**Problem details**: Copy out the listing below word for word, leaving out the pictures.

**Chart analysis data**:
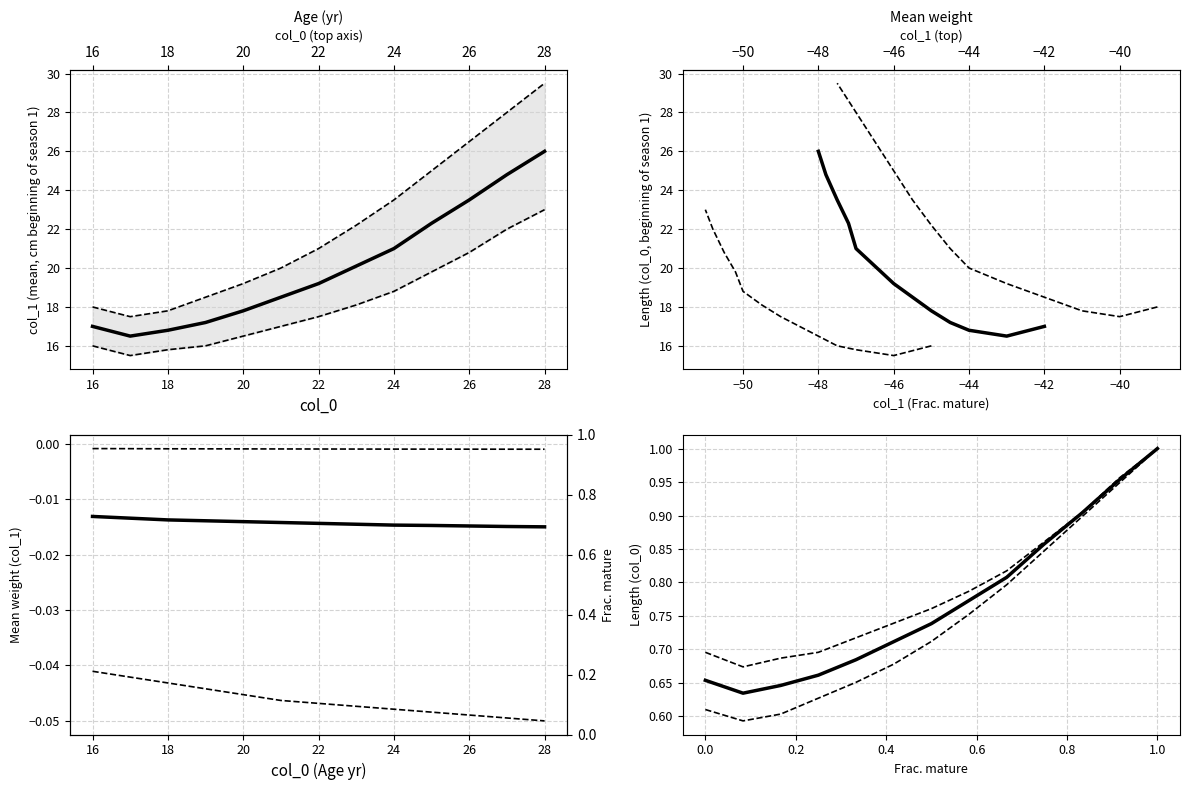

Where is mean_col1 nearest to the value 0?

16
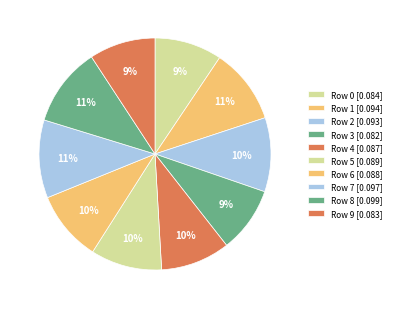

Count the number of slices in the pie.

10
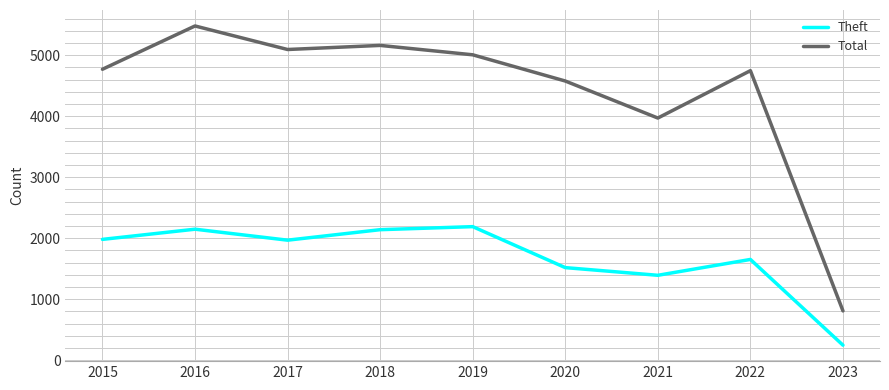

Which series has the widest spread of values?

Total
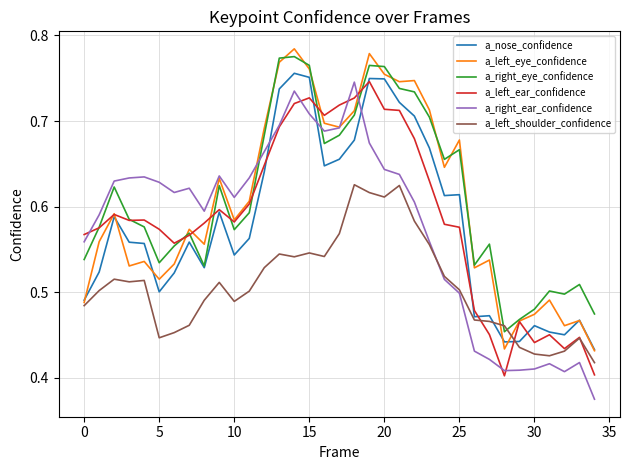

How many lines are shown in the chart?

6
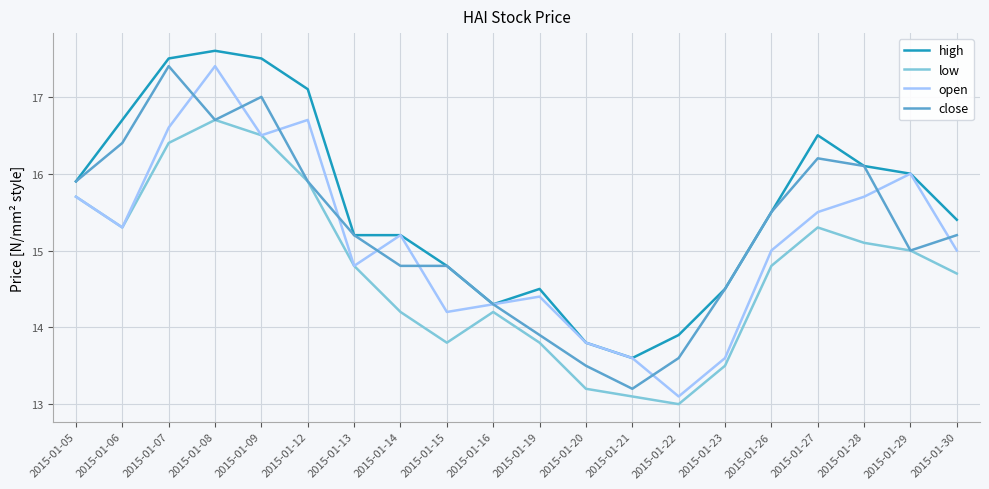

What is the greatest value displayed?

17.6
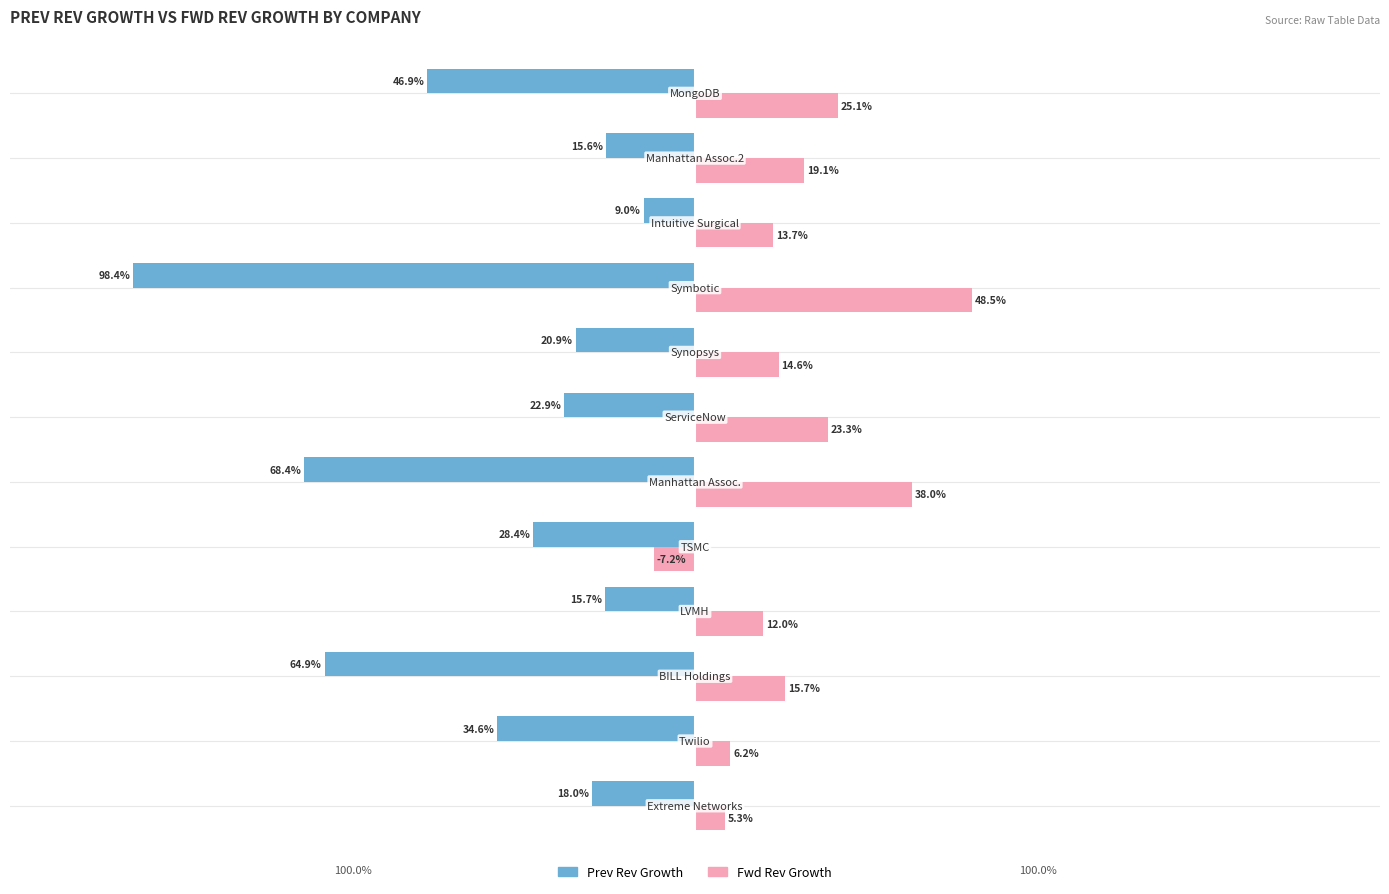

Which series has the largest range (max minus min)?

Prev Rev Growth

**Exercise solution**:
Where is mean_col1 nearest to the value 0?

16

Count the number of slices in the pie.

10

Which series has the widest spread of values?

Total

How many lines are shown in the chart?

6

What is the greatest value displayed?

17.6

Which series has the largest range (max minus min)?

Prev Rev Growth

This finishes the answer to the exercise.